The cutpoint samples are accessed via extract_parameter(bart_model, "cloglog_cutpoints") (shape: (n_categories - 1, num_samples)) and are shifted by the per-sample mean of the training predictions to account for the non-identifiable intercept.

y_hat_train_post <- predict(
  bart_model,
  X = X_train,
  scale = "linear",
  terms = "y_hat",
  type = "posterior"
)
cutpoint_samples <- extract_parameter(bart_model, "cloglog_cutpoints")
gamma1 <- cutpoint_samples[1, ] + colMeans(y_hat_train_post)
hist(
  gamma1,
  main = "Posterior Distribution of Cutpoint 1",
  xlab = "Cutpoint 1",
  freq = FALSE
)
abline(v = gamma_true[1], col = 'blue', lty = 3, lwd = 3)
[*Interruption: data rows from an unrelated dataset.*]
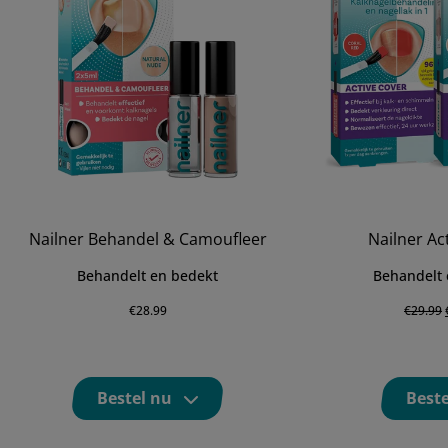
Nailner Behandel & Camoufleer
Nailner Ac
Behandelt en bedekt
Behandelt 
€
28.99
€
29.99
Bestel nu
Beste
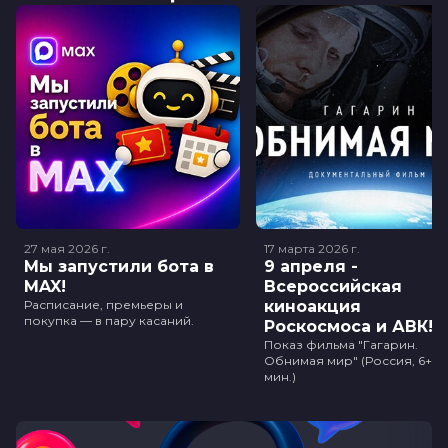
27 мая 2026
г.
17 марта 2026
г.
Мы запустили бота в
9 апреля -
MAX!
Всероссийская
Расписание, премьеры и
киноакция
покупка — в пару касаний.
Роскосмоса и АВК!
Показ фильма "Гагарин.
Обнимая мир" (Россия, 6+, 3
мин.)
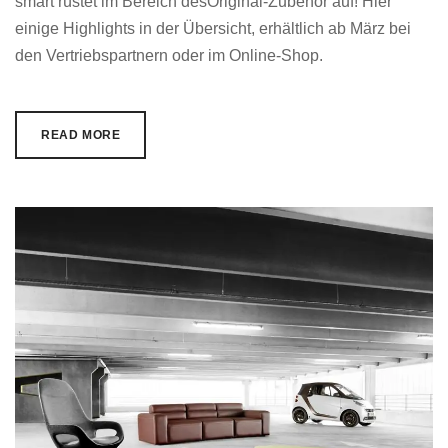
smart rüstet im Bereich desOriginal-Zubehör auf! Hier
einige Highlights in der Übersicht, erhältlich ab März bei
den Vertriebspartnern oder im Online-Shop.
READ MORE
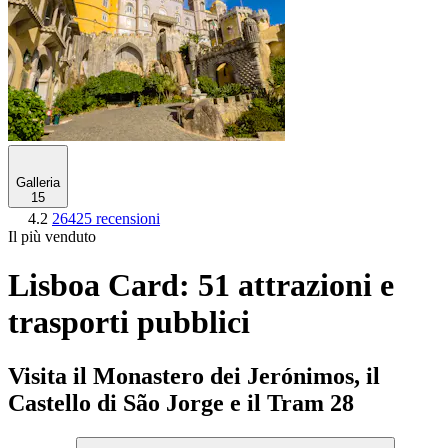
Galleria
15
4.2
26425 recensioni
Il più venduto
Lisboa Card: 51 attrazioni e
trasporti pubblici
Visita il Monastero dei Jerónimos, il
Castello di São Jorge e il Tram 28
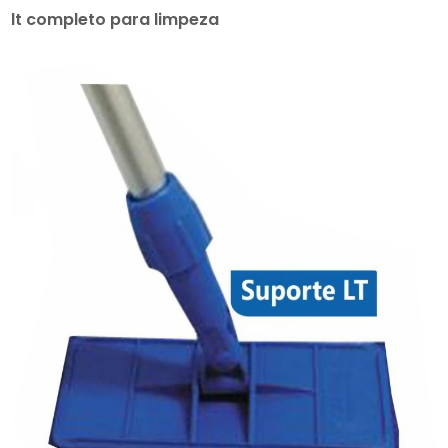
lt completo para limpeza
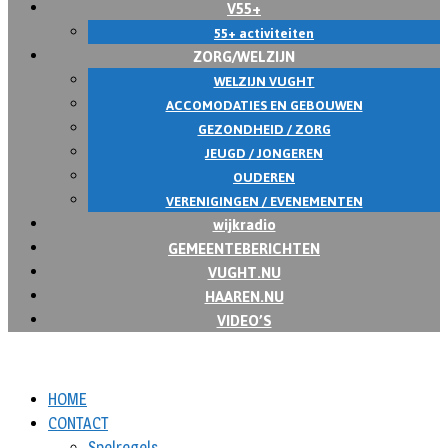
V55+
55+ activiteiten
ZORG/WELZIJN
WELZIJN VUGHT
ACCOMODATIES EN GEBOUWEN
GEZONDHEID / ZORG
JEUGD / JONGEREN
OUDEREN
VERENIGINGEN / EVENEMENTEN
wijkradio
GEMEENTEBERICHTEN
VUGHT.NU
HAAREN.NU
VIDEO’S
HOME
CONTACT
Spelregels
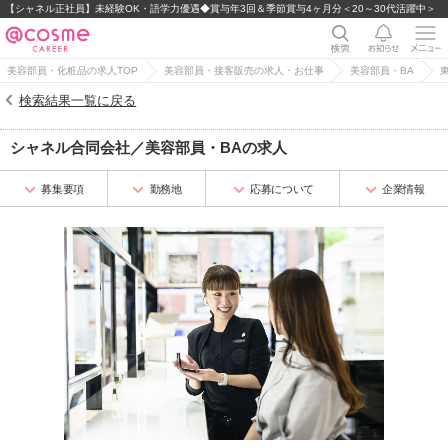
【シャネル正社員】未経験OK・語学力優遇◆賞与年3回＆季節賞与4ヶ月分＜20～30代活躍中＞
美容部員・化粧品の求人TOP
美容部員・接客販売の求人・お仕事
美容部員・BA
検索結果一覧に戻る
シャネル合同会社
／
美容部員・BA
の求人
募集要項
勤務地
応募について
企業情報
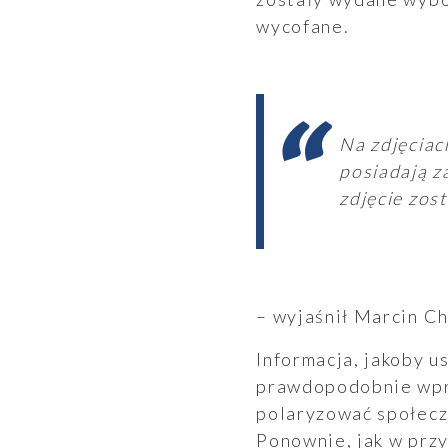
wycofane.
Raporty
Na zdjęciac
posiadają z
zdjęcie zos
Ogłoszenia
– wyjaśnił Marcin C
Informacja, jakoby 
prawdopodobnie wpro
polaryzować społecz
Ponownie, jak w prz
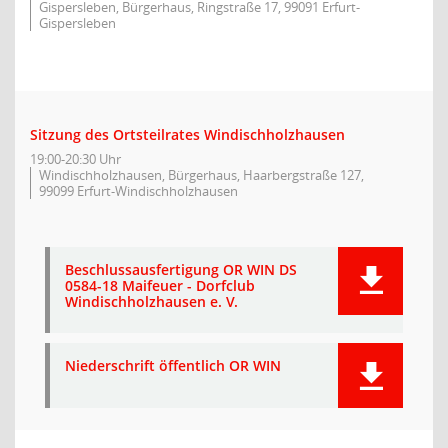
Gispersleben, Bürgerhaus, Ringstraße 17, 99091 Erfurt-
Gispersleben
Sitzung des Ortsteilrates Windischholzhausen
19:00-20:30 Uhr
Windischholzhausen, Bürgerhaus, Haarbergstraße 127,
99099 Erfurt-Windischholzhausen
Beschlussausfertigung OR WIN DS
0584-18 Maifeuer - Dorfclub
Windischholzhausen e. V.
Niederschrift öffentlich OR WIN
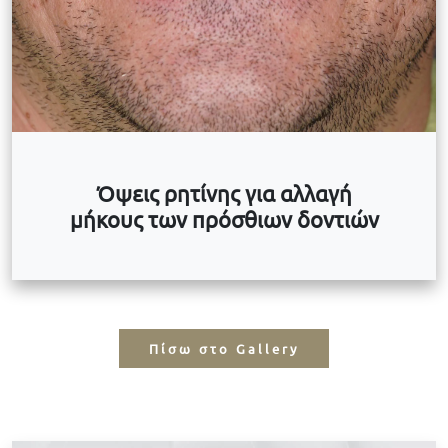
Όψεις ρητίνης για αλλαγή
μήκους των πρόσθιων δοντιών
Πίσω στο Gallery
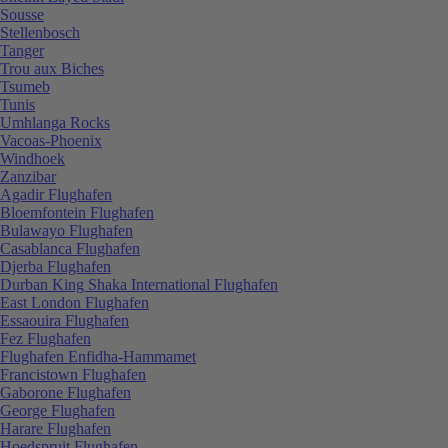
Sousse
Stellenbosch
Tanger
Trou aux Biches
Tsumeb
Tunis
Umhlanga Rocks
Vacoas-Phoenix
Windhoek
Zanzibar
Agadir Flughafen
Bloemfontein Flughafen
Bulawayo Flughafen
Casablanca Flughafen
Djerba Flughafen
Durban King Shaka International Flughafen
East London Flughafen
Essaouira Flughafen
Fez Flughafen
Flughafen Enfidha-Hammamet
Francistown Flughafen
Gaborone Flughafen
George Flughafen
Harare Flughafen
Hoedspruit Flughafen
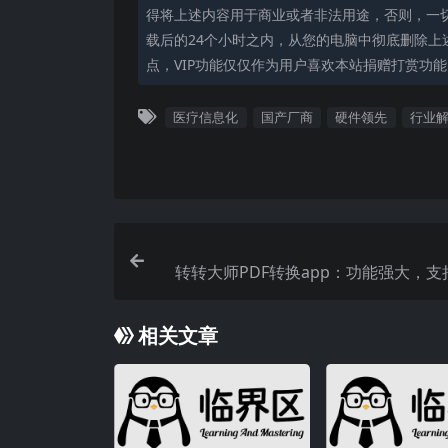
得将上述内容用于商业或者非法用途，否则，一
载后的24个小时之内，从您的电脑中彻底删除上
点，VIP功能仅仅作为用户喜欢本站捐赠打赏功
医疗信息化
国产厂商
硬件领先
行业
转转大师PDF转换app：功能强大，支
式转换及
相关文章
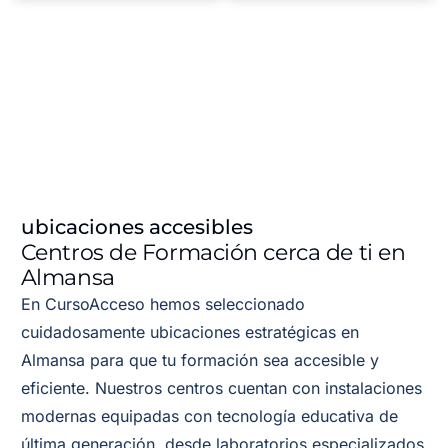
ubicaciones accesibles
Centros de Formación cerca de ti en
Almansa
En CursoAcceso hemos seleccionado
cuidadosamente ubicaciones estratégicas en
Almansa para que tu formación sea accesible y
eficiente. Nuestros centros cuentan con instalaciones
modernas equipadas con tecnología educativa de
última generación, desde laboratorios especializados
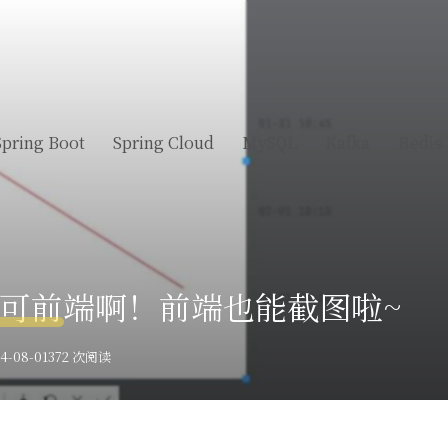
Spring Boot
Spring Cloud
MySQL
Kafka
Redis
可前端啊！前端也能截图啦~
-08-01
372 次阅读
gamma2 <- cutpoint_samples[2, ] + colMeans(y_hat_train_post)
hist(
  gamma2,
  main = "Posterior Distribution of Cutpoint 2",
  xlab = "Cutpoint 2",
  freq = FALSE
)
abline(v = gamma_true[2], col = 'blue', lty = 3, lwd = 3)
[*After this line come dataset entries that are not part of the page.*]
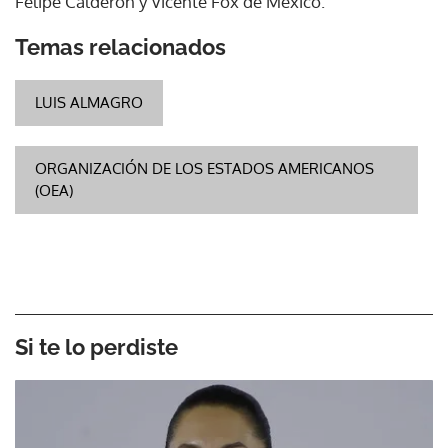
Felipe Calderón y Vicente Fox de México.
Temas relacionados
LUIS ALMAGRO
ORGANIZACIÓN DE LOS ESTADOS AMERICANOS
(OEA)
Si te lo perdiste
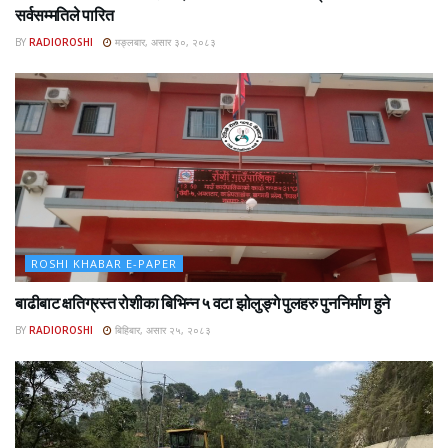
सर्वसम्मतिले पारित
BY
RADIOROSHI
मङ्लबार, असार ३०, २०८३
ROSHI KHABAR E-PAPER
बाढीबाट क्षतिग्रस्त रोशीका बिभिन्न ५ वटा झोलुङ्गे पुलहरु पुननिर्माण हुने
BY
RADIOROSHI
बिहिबार, असार २५, २०८३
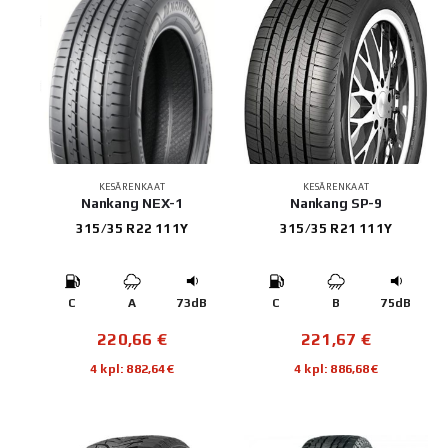
KESÄRENKAAT
KESÄRENKAAT
Nankang NEX-1
Nankang SP-9
315/35 R22 111Y
315/35 R21 111Y
C
A
73dB
C
B
75dB
220,66
€
221,67
€
4 kpl: 882,64€
4 kpl: 886,68€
Similarly, we can compare the true value of the latent “utility function” $\lambda(x)$ to the (mean-shifted) BART forest predictions

# Train set predicted versus actual
y_hat_train <- predict(
  bart_model,
  X = X_train,
  scale = "linear",
  terms = "y_hat",
  type = "mean"
)
lambda_pred_train <- y_hat_train - mean(y_hat_train)
plot(
  lambda_pred_train,
  true_lambda_function[train_idx],
  main = "Train Set: Predicted vs Actual",
  xlab = "Predicted",
  ylab = "Actual"
)
abline(a = 0, b = 1, col = 'blue', lwd = 2)
cor_train <- cor(true_lambda_function[train_idx], lambda_pred_train)
text(
  min(lambda_pred_train),
  max(true_lambda_function[train_idx]),
  paste('Correlation:', round(cor_train, 3)),
  adj = 0,
  col = 'red'
)


# Test set predicted versus actual
y_hat_test <- predict(
  bart_model,
  X = X_test,
  scale = "linear",
  terms = "y_hat",
  type = "mean"
)
lambda_pred_test <- y_hat_test - mean(y_hat_test)
plot(
  lambda_pred_test,
  true_lambda_function[test_idx],
  main = "Test Set: Predicted vs Actual",
  xlab = "Predicted",
  ylab = "Actual"
)
abline(a = 0, b = 1, col = 'blue', lwd = 2)
cor_test <- cor(true_lambda_function[test_idx], lambda_pred_test)
text(
  min(lambda_pred_test),
  max(true_lambda_function[test_idx]),
  paste('Correlation:', round(cor_test, 3)),
  adj = 0,
  col = 'red'
)

Finally, we can compare the estimated class probabilities with their true simulated values for each class on the training set

for (j in 1:n_categories) {
  mean_probs <- rowMeans(est_probs_train[, j, ])
  plot(
    true_probs[train_idx, j],
    mean_probs,
    main = paste("Training Set: True vs Estimated Probability, Class", j),
    xlab = "True Class Probability",
    ylab = "Estimated Class Probability"
  )
  abline(a = 0, b = 1, col = 'blue', lwd = 2)
  cor_train_prob <- cor(true_probs[train_idx, j], mean_probs)
  text(
    min(true_probs[train_idx, j]),
    max(mean_probs),
    paste('Correlation:', round(cor_train_prob, 3)),
    adj = 0,
    col = 'red'
  )
}

And we run the same comparison on the test set

for (j in 1:n_categories) {
  mean_probs <- rowMeans(est_probs_test[, j, ])
  plot(
    true_probs[test_idx, j],
    mean_probs,
    main = paste("Test Set: True vs Estimated Probability, Class", j),
    xlab = "True Class Probability",
    ylab = "Estimated Class Probability"
  )
  abline(a = 0, b = 1, col = 'blue', lwd = 2)
  cor_test_prob <- cor(true_probs[test_idx, j], mean_probs)
  text(
    min(true_probs[test_idx, j]),
    max(mean_probs),
    paste('Correlation:', round(cor_test_prob, 3)),
    adj = 0,
    col = 'red'
  )
}

References

Alam, Entejar, and Antonio R Linero. 2025. “A Unified Bayesian Nonparametric Framework for Ordinal, Survival, and Density Regression Using the Complementary Log-Log Link.” arXiv Preprint arXiv:2502.00606.